# Tasks for this exercise
a: Decide whether each statement below agrees with the jsonpath error-message thread. Answer yes or no for each, and quote the words from the thread that decide it.
(i) Korotkov would leave the bison-based messages unchanged.
(ii) Tom Lane prefers moving the bison error from errdetail() to errmsg().
(iii) Tom Lane says that the errdetail "Singleton boolean result is expected." adds useful information.
b: Continue the jsonpath error-message thread from the point where it stops.

I'm going to commit these adjustments if no objections.

My question regarding jsonpath_yyerror() vs. bison errors is still
relevant.  Should we bother making bison-based errdetail() a complete
sentence starting from uppercase character?  If not, should we make
other yyerror() calls look the same?  Or should we rather move bison
error from errdetail() to errmsg()?

I would probably leave bison-based messages "as is", but make messages
in other invocations of yyerror() starting from lowercase characters
for the uniformity.  But I'd like to hear other opinions.

------
Alexander Korotkov
Postgres Professional: http://www.postgrespro.com
The Russian Postgres Company



Re: jsonpath

From
Tom Lane
Date:
Alexander Korotkov <a.korotkov@postgrespro.ru> writes:
> I'm going to commit these adjustments if no objections.

Sorry for not getting to this sooner.  Looking quickly at the v2 patch,
it seems like you didn't entirely take to heart the idea of preferring
a useful primary error message over a boilerplate primary with errdetail.
In particular, in places like

-                 errmsg(ERRMSG_SINGLETON_JSON_ITEM_REQUIRED),
-                 errdetail("expression should return a singleton boolean")));
+                 errmsg("singleton SQL/JSON item required"),
+                 errdetail("Singleton boolean result is expected.")));

why bother with errdetail at all?  It's not conveying any useful increment
of information.  In this example I think

                 errmsg("expression should return a singleton boolean")

is sufficient and well-phrased.  Likewise, a bit further down,

+                             errmsg("SQL/JSON member not found"),
+                             errdetail("JSON object does not contain key \"%s\".",

there is nothing being said here that wouldn't fit perfectly well into
one errmsg.

> My question regarding jsonpath_yyerror() vs. bison errors is still
> relevant.  Should we bother making bison-based errdetail() a complete
> sentence starting from uppercase character?  If not, should we make
> other yyerror() calls look the same?  Or should we rather move bison
> error from errdetail() to errmsg()?

The latter I think.  The core lexer just presents the yyerror message
as primary:

scanner_yyerror(const char *message, core_yyscan_t yyscanner)
{
        ...

# Extracted data
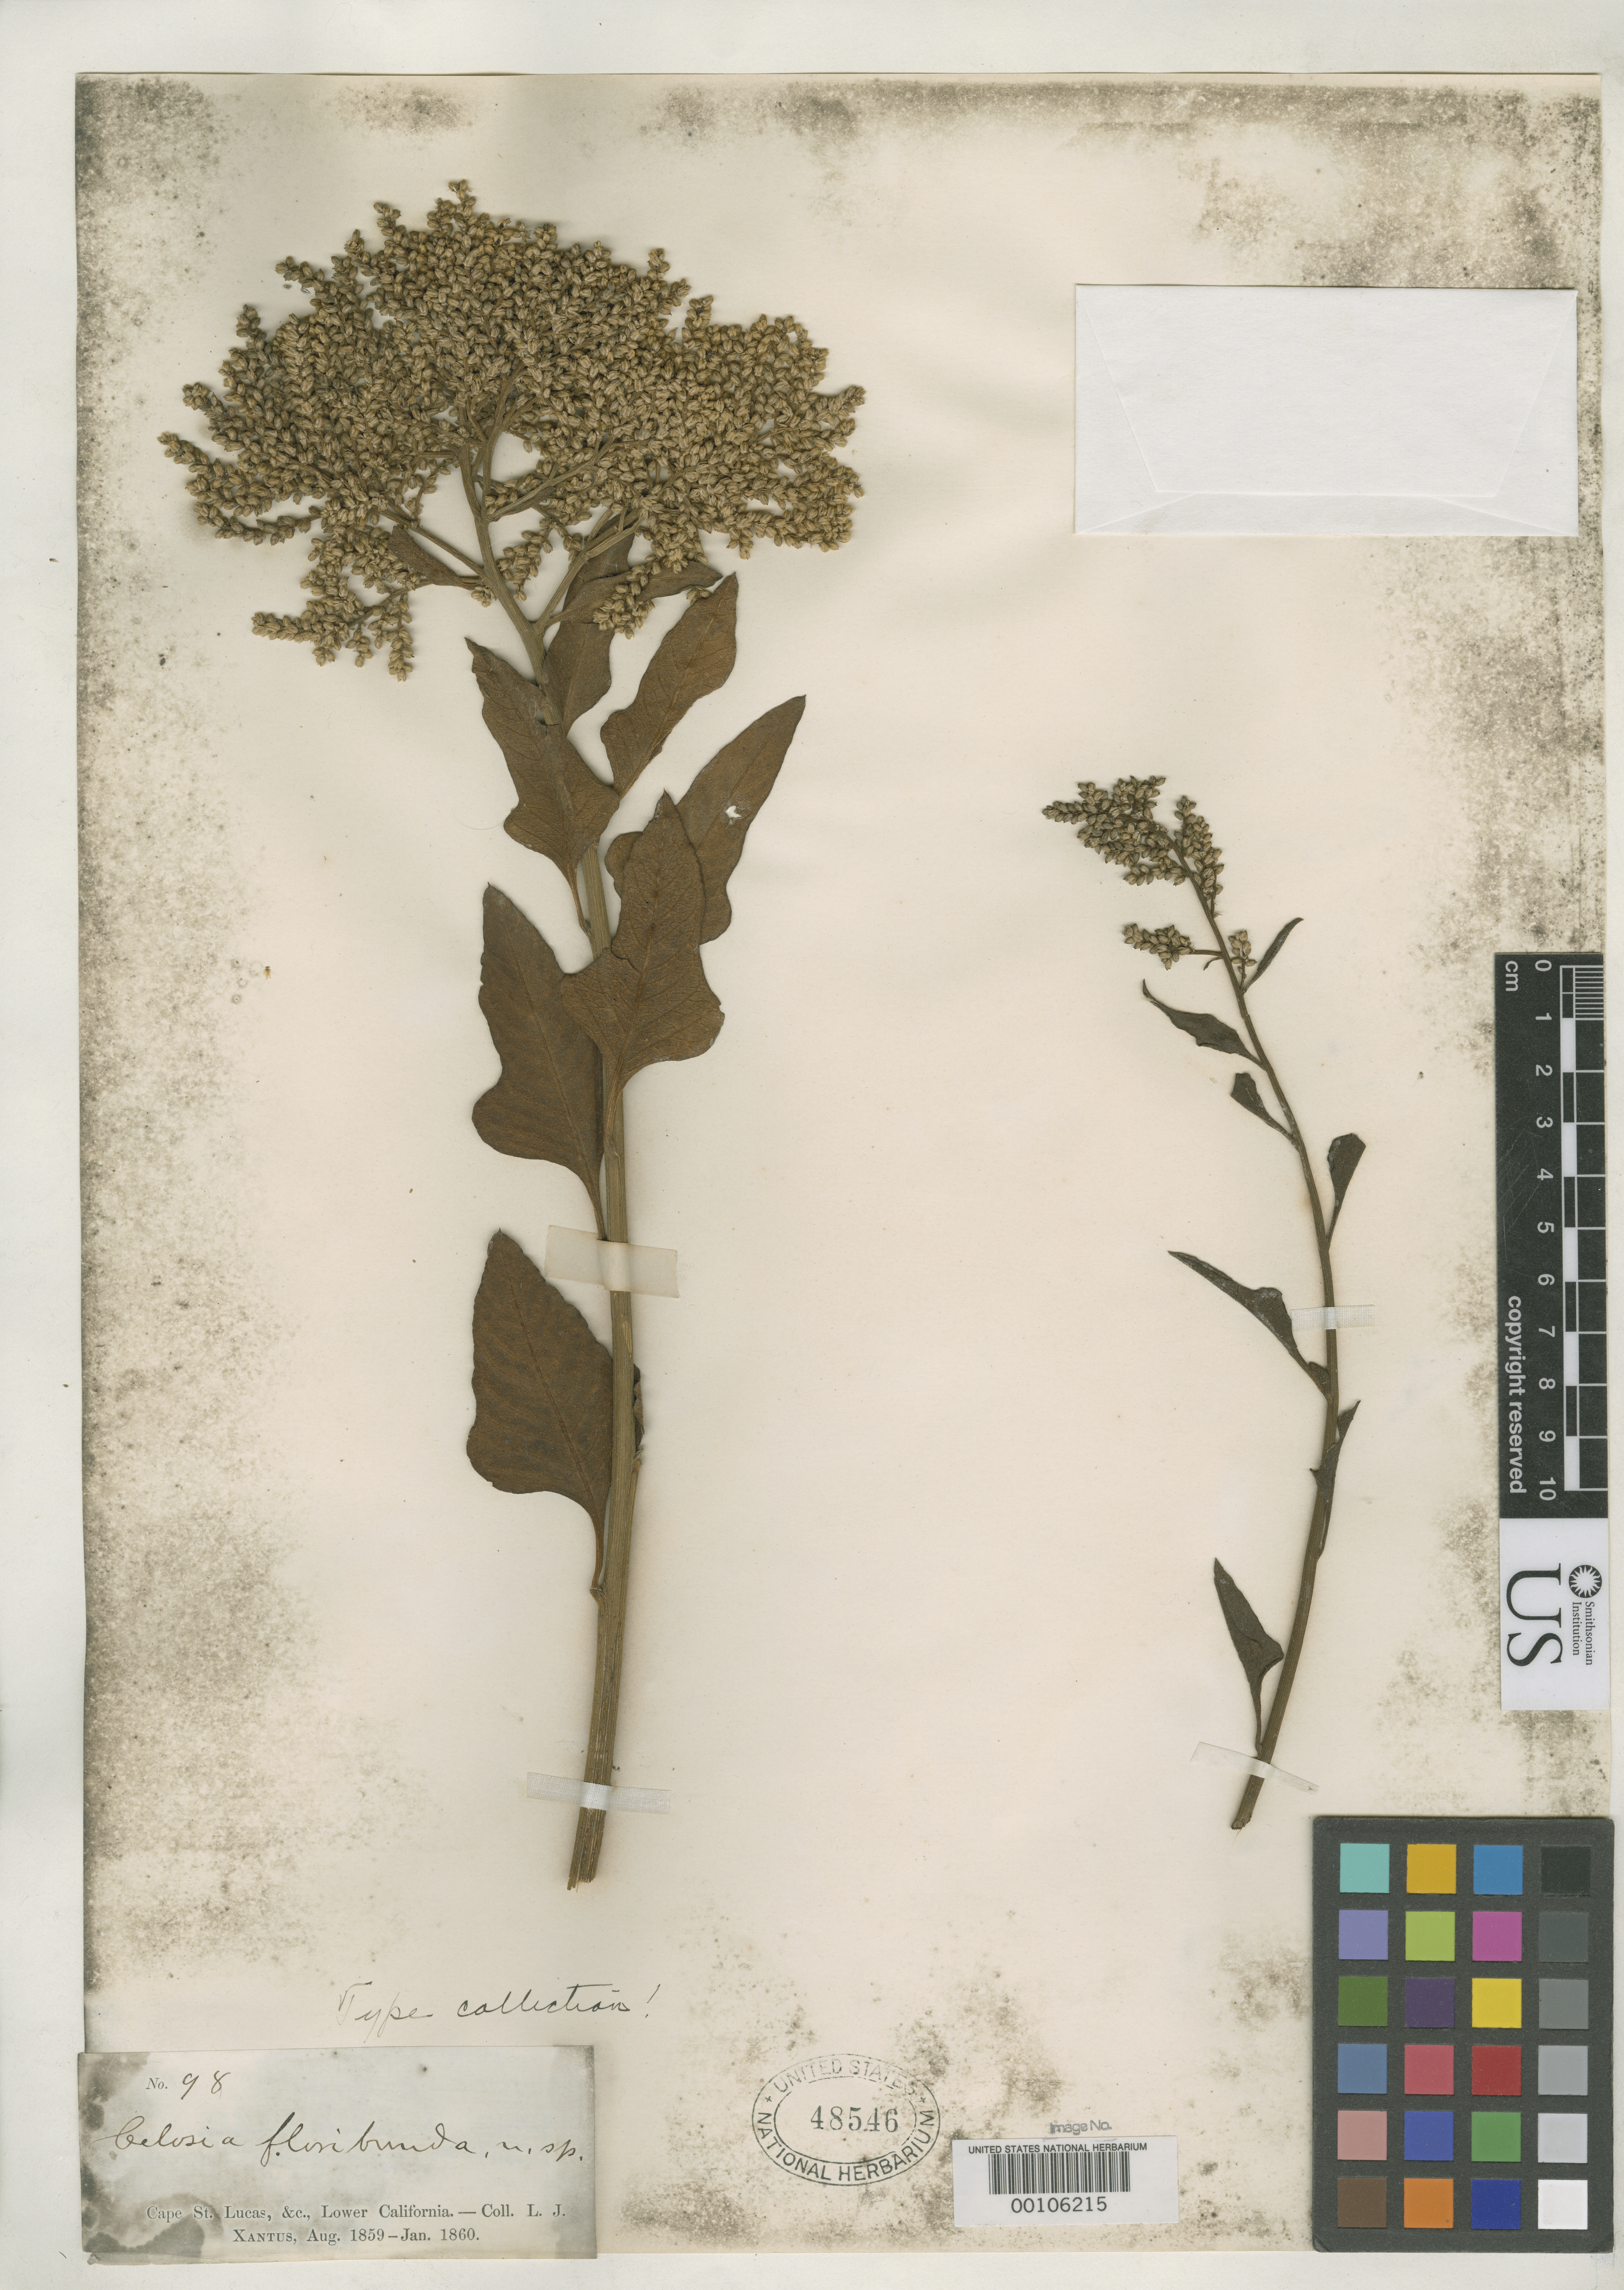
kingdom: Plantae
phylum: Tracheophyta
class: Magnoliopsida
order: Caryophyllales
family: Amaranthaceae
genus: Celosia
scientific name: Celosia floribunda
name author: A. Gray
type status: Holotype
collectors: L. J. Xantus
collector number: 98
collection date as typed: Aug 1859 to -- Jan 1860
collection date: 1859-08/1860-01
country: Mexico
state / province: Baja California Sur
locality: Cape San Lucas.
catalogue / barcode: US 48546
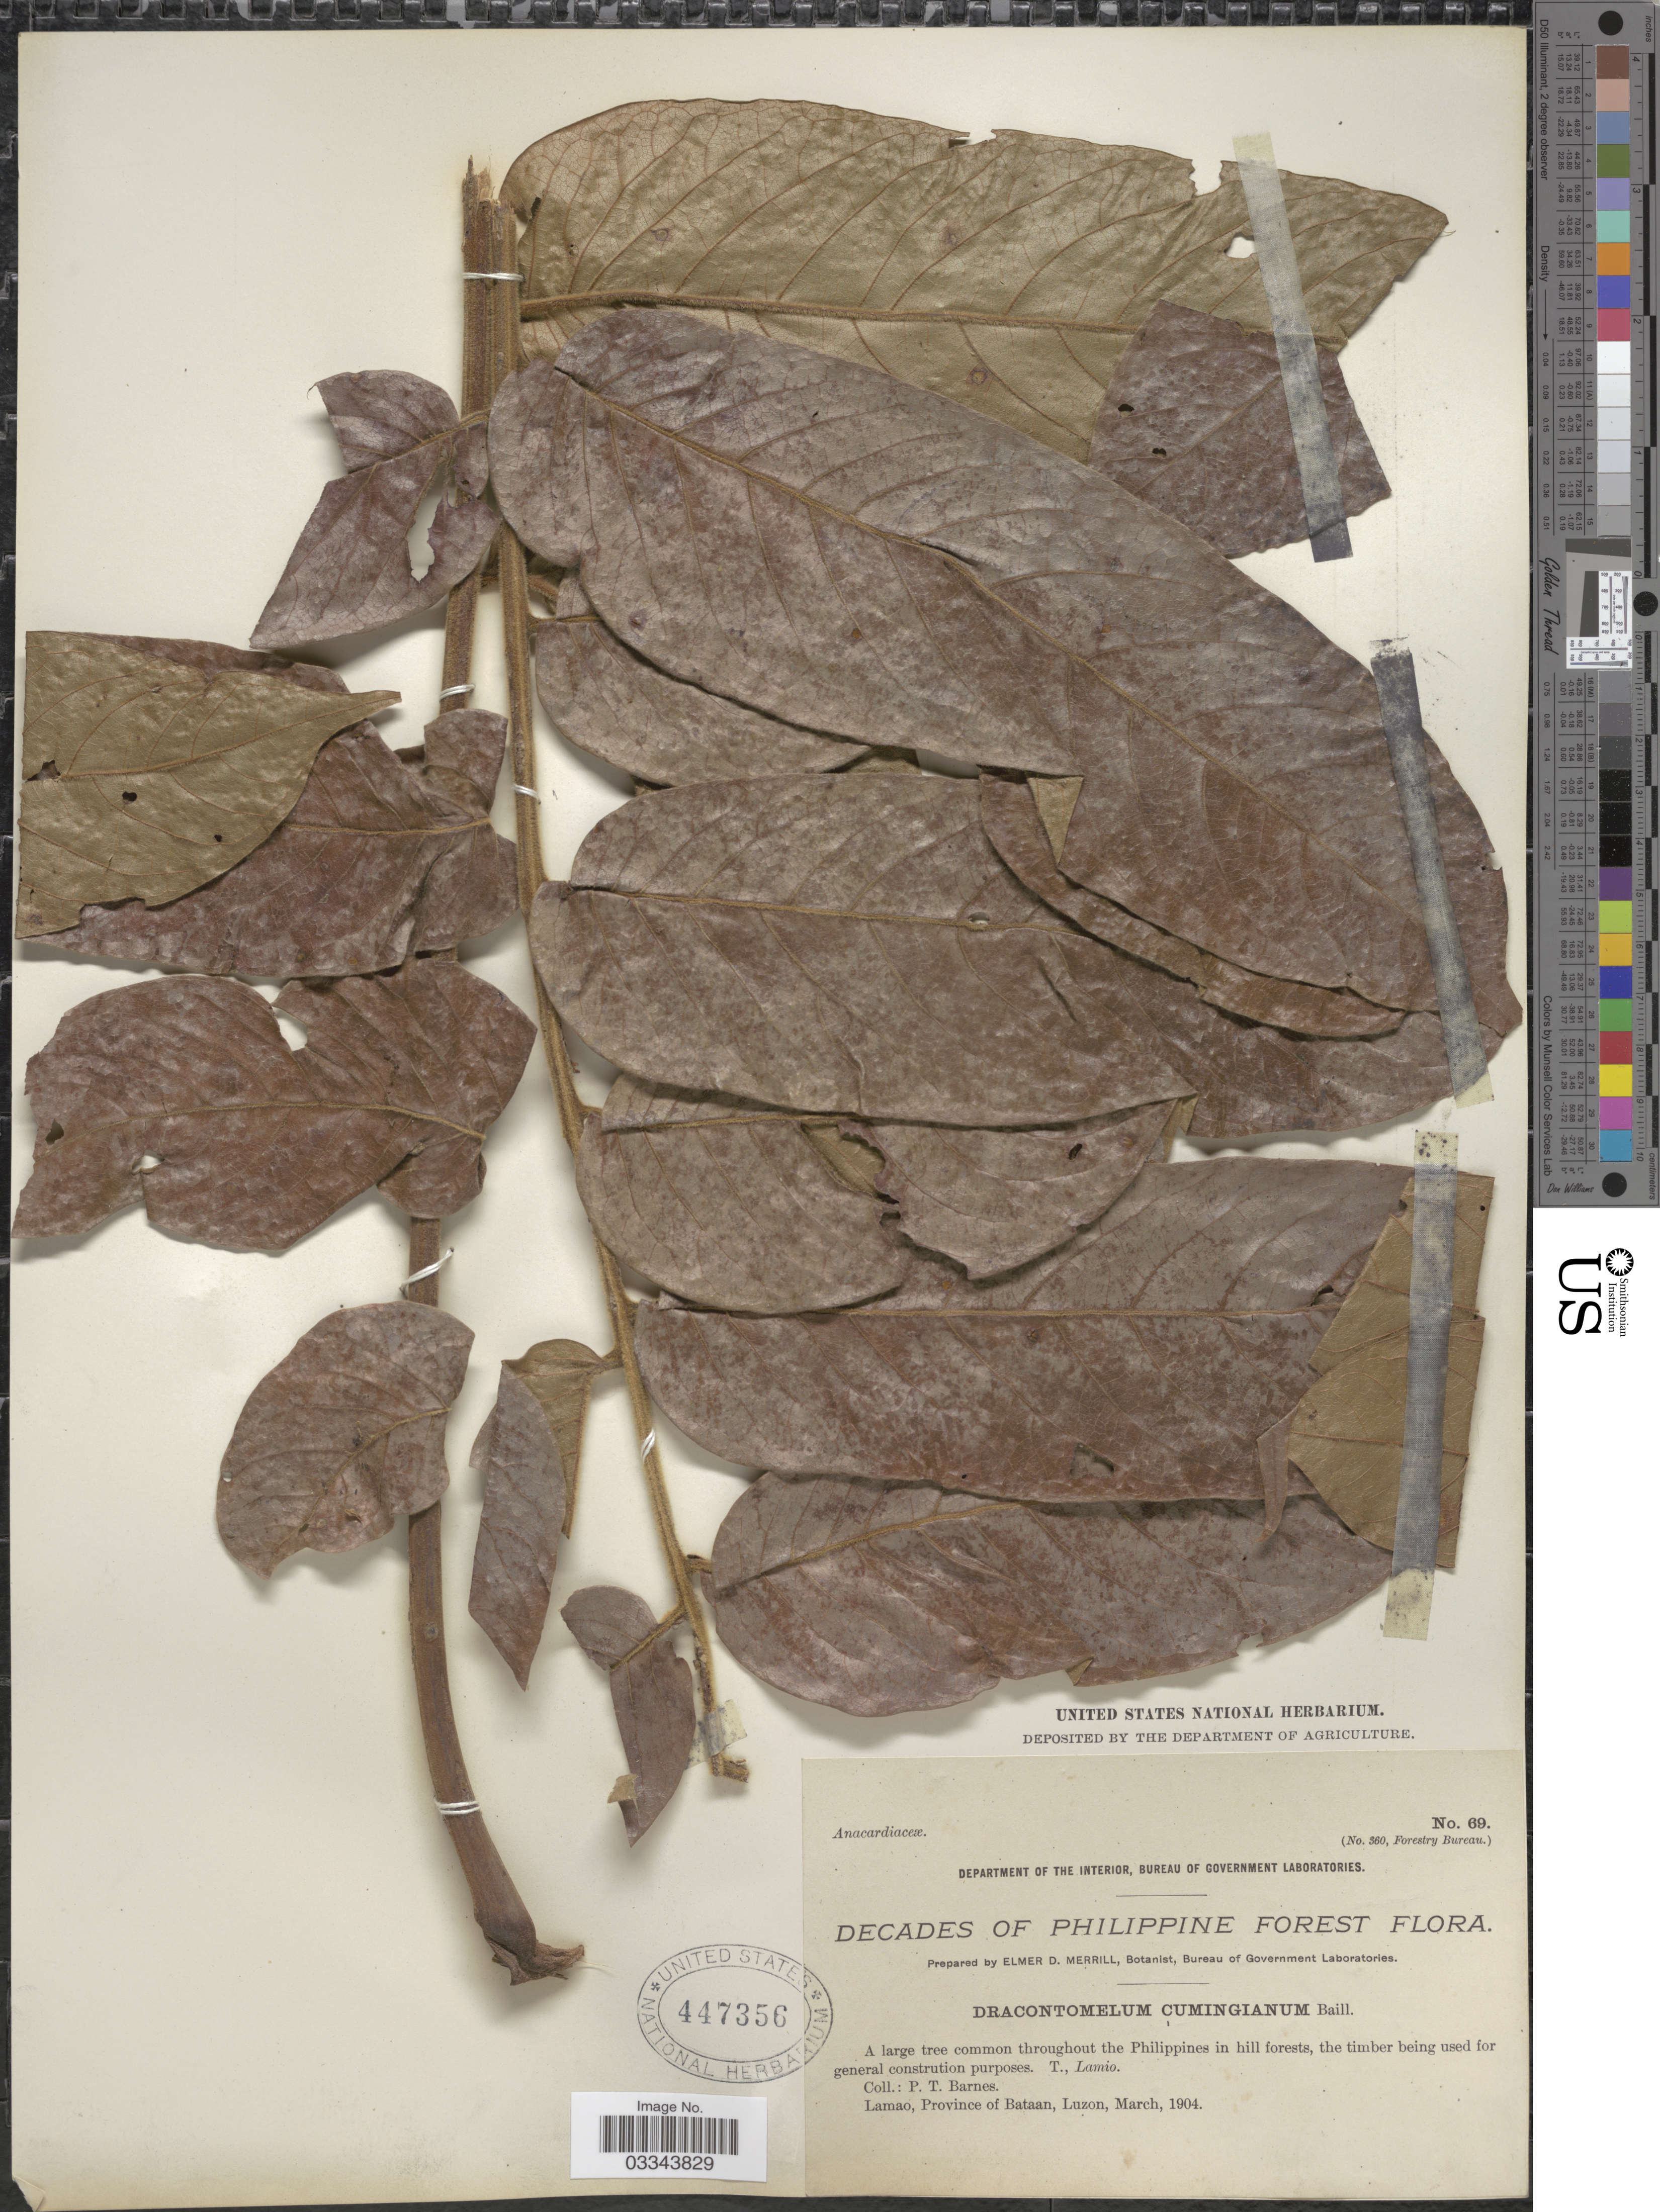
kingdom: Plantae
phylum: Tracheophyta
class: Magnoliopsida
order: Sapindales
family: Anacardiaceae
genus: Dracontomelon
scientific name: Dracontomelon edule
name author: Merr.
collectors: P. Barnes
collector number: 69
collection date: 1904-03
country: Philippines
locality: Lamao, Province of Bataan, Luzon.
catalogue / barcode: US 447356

# Per-task answers
a:
(i) Yes: "I would probably leave bison-based messages "as is""
(ii) Yes: "The latter I think." This replies to the last option, "should we rather move bison error from errdetail() to errmsg()?"
(iii) No: "It's not conveying any useful increment of information."

b:
        ereport(ERROR,
                (errcode(ERRCODE_SYNTAX_ERROR),
        /* translator: %s is typically the translation of "syntax error" */
                 errmsg("%s at end of input", _(message)),
                 lexer_errposition()));

and in a quick look at what jsonpath is doing, I'm not really seeing
the point of it being different.  You could do something like

        /* translator: %s is typically the translation of "syntax error" */
                 errmsg("%s in jsonpath input", _(message))

to preserve the information that this is about jsonpath, but beyond
that I don't see that splitting off an errdetail is helping much.

Or, perhaps, provide an errdetail giving the full jsonpath input string?
That might or might not be redundant with other context information,
so I'm not sure how useful it'd be.

Anyway, my main criticism is still that this is way too eager to use
an errdetail message when it could perfectly well fit all the info
into the primary error.

            regards, tom lane



Re: jsonpath

From
Alexander Korotkov
Date:
On Thu, Apr 25, 2019 at 10:29 PM Tom Lane <tgl@sss.pgh.pa.us> wrote:
> Alexander Korotkov <a.korotkov@postgrespro.ru> writes:
> > I'm going to commit these adjustments if no objections.
>
> Sorry for not getting to this sooner.  Looking quickly at the v2 patch,
> it seems like you didn't entirely take to heart the idea of preferring
> a useful primary error message over a boilerplate primary with errdetail.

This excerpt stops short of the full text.